October 22, 2014
The monster of fear lurking all around BA
For the Herald
Naishtat’s History of Fear invites audiences to ponder their deepest angst
“Make a scared face,” one character says to another in Benjamín Naishtat’s debut feature film, History of Fear. The young man responds with a perplexed look, as if he didn’t quite know how to satisfy the demand. But the truth is that the expression he takes doesn’t really matter; after all, the essence of this movie is that every single one of its characters, whatever face they make, constantly wears fear in their entire bodies.
History of Fear, released in BA theatres today after a much praised international premiere in the official competition of the Berlin Film Festival and after screening in the Argentine Competition at BAFICI, is said to depict Argentina’s current juncture of rising crime and the ensuing fear. Although partly true, this is not the most powerful aspect of the movie, for the crux of the matter is much more ambitious: what it attempts to do is venture into fear itself, not as a symptom afflicting so many Argentines, but rather as a disease the affects humanity as a whole.
The film tells the story of a somewhat connected group of people who live in a wealthy suburban neighbourhood on the outskirts of Buenos Aires. Because there’s no clear storyline or plot, it is more accurate to say that what it does is illustrate the lives of these people, and more specifically their relationship with fear. To do this, Naishtat chooses not to narrate an elaborate story of theft and murder, but to show us snippets of their daily lives, to focus on the mundane events that trigger the racing-of-the-heart and the dilating-of-the-pupils. It is these human and rather primitive reactions that matter in the movie, the small hints of terror rather than the big bang of suspense.
We see a man going insane at a fast food restaurant, a house alarm going off for no reason, kids playing with firecrackers at the foot of the pool. It is interesting to notice that the only real moments of violence are shown in news broadcasts, and never in the day-to-day lives of the characters who watch them.

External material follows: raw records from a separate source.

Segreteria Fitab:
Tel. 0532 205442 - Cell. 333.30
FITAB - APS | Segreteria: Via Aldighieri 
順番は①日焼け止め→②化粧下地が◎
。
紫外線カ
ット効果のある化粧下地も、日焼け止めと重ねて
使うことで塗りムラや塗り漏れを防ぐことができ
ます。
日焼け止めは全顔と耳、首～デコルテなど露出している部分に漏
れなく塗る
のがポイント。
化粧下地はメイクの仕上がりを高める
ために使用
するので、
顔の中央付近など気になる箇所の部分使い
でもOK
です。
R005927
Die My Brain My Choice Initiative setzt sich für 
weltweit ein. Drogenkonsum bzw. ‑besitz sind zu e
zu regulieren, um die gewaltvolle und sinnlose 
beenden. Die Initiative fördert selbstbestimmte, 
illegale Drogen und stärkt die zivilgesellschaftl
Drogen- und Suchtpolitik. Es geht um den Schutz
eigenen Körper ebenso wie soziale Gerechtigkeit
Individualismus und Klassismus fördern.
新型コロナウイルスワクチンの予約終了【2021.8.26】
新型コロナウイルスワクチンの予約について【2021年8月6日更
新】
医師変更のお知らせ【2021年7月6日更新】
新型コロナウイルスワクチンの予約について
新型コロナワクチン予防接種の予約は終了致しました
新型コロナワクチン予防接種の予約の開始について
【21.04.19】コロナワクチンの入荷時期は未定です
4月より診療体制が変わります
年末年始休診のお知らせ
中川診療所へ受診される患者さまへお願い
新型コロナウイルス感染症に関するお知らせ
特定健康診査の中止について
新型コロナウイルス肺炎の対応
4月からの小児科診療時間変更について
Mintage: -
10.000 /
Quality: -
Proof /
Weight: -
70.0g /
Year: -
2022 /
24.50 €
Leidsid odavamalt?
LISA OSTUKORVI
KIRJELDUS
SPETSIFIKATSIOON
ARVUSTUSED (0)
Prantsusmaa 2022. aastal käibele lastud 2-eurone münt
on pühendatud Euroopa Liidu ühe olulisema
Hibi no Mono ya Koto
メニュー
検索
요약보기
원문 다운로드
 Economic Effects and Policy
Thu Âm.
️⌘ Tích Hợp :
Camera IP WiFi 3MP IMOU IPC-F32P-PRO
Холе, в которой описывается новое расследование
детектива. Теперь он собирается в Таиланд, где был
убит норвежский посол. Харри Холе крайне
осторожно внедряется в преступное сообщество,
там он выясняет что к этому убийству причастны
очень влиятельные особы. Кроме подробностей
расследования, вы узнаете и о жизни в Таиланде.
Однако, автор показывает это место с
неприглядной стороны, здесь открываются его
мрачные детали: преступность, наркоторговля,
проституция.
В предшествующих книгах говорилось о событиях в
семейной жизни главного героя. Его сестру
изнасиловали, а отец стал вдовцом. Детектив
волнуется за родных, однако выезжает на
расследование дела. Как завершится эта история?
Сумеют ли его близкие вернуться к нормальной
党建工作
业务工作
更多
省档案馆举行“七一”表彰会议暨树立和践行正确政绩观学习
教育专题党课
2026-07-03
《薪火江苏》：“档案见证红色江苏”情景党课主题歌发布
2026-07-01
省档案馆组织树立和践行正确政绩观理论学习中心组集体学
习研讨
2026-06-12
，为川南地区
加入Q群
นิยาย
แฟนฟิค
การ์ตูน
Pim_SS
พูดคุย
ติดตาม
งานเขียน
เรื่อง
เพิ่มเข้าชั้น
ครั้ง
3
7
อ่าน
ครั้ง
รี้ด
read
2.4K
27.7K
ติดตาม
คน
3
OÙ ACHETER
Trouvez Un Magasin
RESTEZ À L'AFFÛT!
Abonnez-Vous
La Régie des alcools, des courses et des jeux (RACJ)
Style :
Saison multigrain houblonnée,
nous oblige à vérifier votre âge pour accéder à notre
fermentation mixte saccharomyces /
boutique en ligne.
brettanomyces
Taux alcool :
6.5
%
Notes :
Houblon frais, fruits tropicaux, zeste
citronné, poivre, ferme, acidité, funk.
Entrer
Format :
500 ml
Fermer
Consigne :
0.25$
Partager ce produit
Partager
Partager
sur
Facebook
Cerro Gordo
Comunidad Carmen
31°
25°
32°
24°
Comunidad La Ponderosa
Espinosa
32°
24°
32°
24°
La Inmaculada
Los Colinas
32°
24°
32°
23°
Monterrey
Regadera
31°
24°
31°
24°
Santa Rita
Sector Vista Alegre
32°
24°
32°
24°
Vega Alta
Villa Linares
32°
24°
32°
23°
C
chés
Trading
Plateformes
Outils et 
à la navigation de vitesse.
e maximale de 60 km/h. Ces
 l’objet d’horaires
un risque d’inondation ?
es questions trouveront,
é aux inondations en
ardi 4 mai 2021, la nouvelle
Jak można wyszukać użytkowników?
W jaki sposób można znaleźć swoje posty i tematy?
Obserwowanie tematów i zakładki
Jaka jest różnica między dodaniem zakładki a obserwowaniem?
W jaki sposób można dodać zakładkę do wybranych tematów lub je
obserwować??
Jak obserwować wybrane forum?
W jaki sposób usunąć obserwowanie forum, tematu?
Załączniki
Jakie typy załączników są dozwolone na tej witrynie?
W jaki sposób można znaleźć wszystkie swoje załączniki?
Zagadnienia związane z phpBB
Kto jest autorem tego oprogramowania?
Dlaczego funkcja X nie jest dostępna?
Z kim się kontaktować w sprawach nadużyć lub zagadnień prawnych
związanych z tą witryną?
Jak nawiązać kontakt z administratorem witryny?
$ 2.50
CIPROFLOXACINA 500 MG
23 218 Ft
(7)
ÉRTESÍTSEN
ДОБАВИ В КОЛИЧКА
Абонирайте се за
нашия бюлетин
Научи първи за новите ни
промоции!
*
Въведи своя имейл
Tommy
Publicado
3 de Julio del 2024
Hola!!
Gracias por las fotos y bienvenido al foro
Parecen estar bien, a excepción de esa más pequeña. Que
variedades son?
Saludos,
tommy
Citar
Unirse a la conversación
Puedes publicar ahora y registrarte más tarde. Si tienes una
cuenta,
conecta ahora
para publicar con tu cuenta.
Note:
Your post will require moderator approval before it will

Told in a tone reminiscent of Lucrecia Martell’s The Swamp, Naishtat toys with the idea of potential danger that lurks constantly at every corner, and uses it to create a strange and awkward, but also quite enthralling, mood. It is essential to highlight the fantastic work of cinematographer Soledad Rodríguez, who manages to create a remarkable overall look throughout the whole of the movie.
What is most interesting about this film is the lack of a terrifying character. It quickly becomes clear that the director’s goal is not to make a political stand, but to create a sort of essay about the nature of fear. Fear can bring people apart and give way to a strange dichotomy of “us” versus “them,” where the identity of each is unclear, and yet it also creates in them a deep longing to be with their loved ones, or the more primitive need to just be with anybody, as long as it means not being alone.
History of Fear manages to explore this complexity, and comes to show that fear knows no social status, and that it is a double edged sword which can bring us apart just as easily as it can glue us together.
Historia del miedo (Argentina, France, Germany, Uruguay, 2014). Directed and written by Benjamín Naishtat. With: Jonathan Da Rosa, Tatiana Jiménez, Mirella Pascual, Claudia Cantero, Francisco Lu-merman. Cinematography by Soledad Rodríguez. Edited by Fernando Epstein, Andrés Quaranta. Pro-duced by Benjamin Domenech, Santiago Gallelli. Running time: 79 minutes.